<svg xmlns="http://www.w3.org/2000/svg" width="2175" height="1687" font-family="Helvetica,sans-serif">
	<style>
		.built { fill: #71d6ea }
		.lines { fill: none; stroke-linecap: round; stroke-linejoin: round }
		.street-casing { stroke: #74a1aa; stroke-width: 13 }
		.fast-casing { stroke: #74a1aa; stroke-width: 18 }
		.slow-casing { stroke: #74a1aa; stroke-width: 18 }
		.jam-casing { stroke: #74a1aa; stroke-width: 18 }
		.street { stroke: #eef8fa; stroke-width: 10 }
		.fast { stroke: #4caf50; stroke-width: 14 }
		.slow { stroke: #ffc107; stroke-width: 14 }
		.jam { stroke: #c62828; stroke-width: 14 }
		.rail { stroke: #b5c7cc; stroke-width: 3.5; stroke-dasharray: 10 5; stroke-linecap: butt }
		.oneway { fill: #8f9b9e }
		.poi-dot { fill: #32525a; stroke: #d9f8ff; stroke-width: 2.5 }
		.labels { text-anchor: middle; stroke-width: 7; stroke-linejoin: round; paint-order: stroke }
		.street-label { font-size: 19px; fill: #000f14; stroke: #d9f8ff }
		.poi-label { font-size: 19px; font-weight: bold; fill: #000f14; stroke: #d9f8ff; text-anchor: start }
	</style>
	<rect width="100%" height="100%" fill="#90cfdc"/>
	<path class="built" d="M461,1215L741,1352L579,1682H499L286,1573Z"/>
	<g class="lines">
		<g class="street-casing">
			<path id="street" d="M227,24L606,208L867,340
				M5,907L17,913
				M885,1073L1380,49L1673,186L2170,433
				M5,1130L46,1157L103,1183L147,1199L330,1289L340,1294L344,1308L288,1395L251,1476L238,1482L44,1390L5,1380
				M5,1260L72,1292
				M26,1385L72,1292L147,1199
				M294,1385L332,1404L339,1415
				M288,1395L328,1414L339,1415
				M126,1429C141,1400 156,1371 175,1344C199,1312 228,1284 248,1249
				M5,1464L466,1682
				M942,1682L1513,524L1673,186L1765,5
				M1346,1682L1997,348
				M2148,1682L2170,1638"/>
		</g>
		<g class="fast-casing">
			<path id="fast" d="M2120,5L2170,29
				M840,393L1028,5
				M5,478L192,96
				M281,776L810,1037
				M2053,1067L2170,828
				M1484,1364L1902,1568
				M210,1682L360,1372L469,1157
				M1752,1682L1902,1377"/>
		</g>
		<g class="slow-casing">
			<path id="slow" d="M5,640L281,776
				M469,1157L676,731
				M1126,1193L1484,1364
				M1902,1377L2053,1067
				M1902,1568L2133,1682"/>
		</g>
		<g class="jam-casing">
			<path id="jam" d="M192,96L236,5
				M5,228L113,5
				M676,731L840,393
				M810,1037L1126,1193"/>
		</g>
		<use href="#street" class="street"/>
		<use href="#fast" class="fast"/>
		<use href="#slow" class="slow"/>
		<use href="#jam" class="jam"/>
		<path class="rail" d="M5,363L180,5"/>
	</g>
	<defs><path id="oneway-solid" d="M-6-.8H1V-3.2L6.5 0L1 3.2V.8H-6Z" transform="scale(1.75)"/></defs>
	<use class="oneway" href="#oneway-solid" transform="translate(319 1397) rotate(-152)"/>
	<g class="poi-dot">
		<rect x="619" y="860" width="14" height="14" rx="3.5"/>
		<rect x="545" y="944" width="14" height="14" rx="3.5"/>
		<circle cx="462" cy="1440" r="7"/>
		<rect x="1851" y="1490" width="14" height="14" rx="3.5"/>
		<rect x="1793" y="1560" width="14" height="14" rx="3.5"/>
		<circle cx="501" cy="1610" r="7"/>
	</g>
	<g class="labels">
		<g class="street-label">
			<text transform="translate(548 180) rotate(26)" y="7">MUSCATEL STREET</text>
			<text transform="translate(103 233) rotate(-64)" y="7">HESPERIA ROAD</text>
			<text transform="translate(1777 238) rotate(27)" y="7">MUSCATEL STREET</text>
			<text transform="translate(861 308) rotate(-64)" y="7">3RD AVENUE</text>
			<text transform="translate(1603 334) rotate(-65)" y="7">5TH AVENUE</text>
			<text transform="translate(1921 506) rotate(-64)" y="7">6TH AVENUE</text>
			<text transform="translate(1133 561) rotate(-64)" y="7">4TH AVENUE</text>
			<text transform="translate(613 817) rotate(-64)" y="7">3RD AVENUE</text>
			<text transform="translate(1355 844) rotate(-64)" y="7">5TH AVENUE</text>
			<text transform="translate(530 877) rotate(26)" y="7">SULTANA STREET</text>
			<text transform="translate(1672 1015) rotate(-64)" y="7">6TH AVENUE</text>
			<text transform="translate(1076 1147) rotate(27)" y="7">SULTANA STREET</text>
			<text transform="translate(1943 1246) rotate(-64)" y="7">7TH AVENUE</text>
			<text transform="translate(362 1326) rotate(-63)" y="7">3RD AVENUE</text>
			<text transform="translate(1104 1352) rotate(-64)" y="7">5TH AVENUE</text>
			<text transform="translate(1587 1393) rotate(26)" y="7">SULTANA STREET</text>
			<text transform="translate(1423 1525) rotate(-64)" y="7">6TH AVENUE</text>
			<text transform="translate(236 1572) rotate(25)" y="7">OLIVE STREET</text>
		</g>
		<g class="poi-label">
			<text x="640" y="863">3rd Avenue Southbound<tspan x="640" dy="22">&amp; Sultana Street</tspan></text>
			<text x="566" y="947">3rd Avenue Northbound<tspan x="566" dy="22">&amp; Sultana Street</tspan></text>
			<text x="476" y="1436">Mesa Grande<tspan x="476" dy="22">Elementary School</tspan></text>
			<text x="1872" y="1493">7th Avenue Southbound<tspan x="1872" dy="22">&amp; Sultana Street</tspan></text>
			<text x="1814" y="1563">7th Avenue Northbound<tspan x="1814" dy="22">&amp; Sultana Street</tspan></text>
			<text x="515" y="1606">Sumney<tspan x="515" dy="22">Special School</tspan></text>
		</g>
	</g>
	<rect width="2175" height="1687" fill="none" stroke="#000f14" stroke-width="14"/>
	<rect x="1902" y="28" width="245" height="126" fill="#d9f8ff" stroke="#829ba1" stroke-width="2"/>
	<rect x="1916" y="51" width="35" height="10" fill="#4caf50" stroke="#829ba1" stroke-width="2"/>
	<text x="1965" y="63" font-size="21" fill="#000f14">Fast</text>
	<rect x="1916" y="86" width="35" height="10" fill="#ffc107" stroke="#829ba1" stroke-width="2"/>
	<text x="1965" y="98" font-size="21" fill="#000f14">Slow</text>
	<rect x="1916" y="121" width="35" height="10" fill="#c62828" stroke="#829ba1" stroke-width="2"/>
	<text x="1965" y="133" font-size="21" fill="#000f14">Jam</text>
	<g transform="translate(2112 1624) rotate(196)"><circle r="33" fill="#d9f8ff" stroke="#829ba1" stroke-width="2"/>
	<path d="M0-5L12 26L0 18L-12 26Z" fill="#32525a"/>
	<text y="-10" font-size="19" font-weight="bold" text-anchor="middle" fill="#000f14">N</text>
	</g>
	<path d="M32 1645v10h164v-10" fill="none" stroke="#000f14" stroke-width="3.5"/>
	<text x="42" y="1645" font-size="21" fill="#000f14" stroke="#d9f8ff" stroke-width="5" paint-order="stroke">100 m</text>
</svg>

- [Task]:
The lines holding the word "labels" are the answer. Pull them out of the records and copy them.

- [Answer]:
		.labels { text-anchor: middle; stroke-width: 7; stroke-linejoin: round; paint-order: stroke }
	<g class="labels">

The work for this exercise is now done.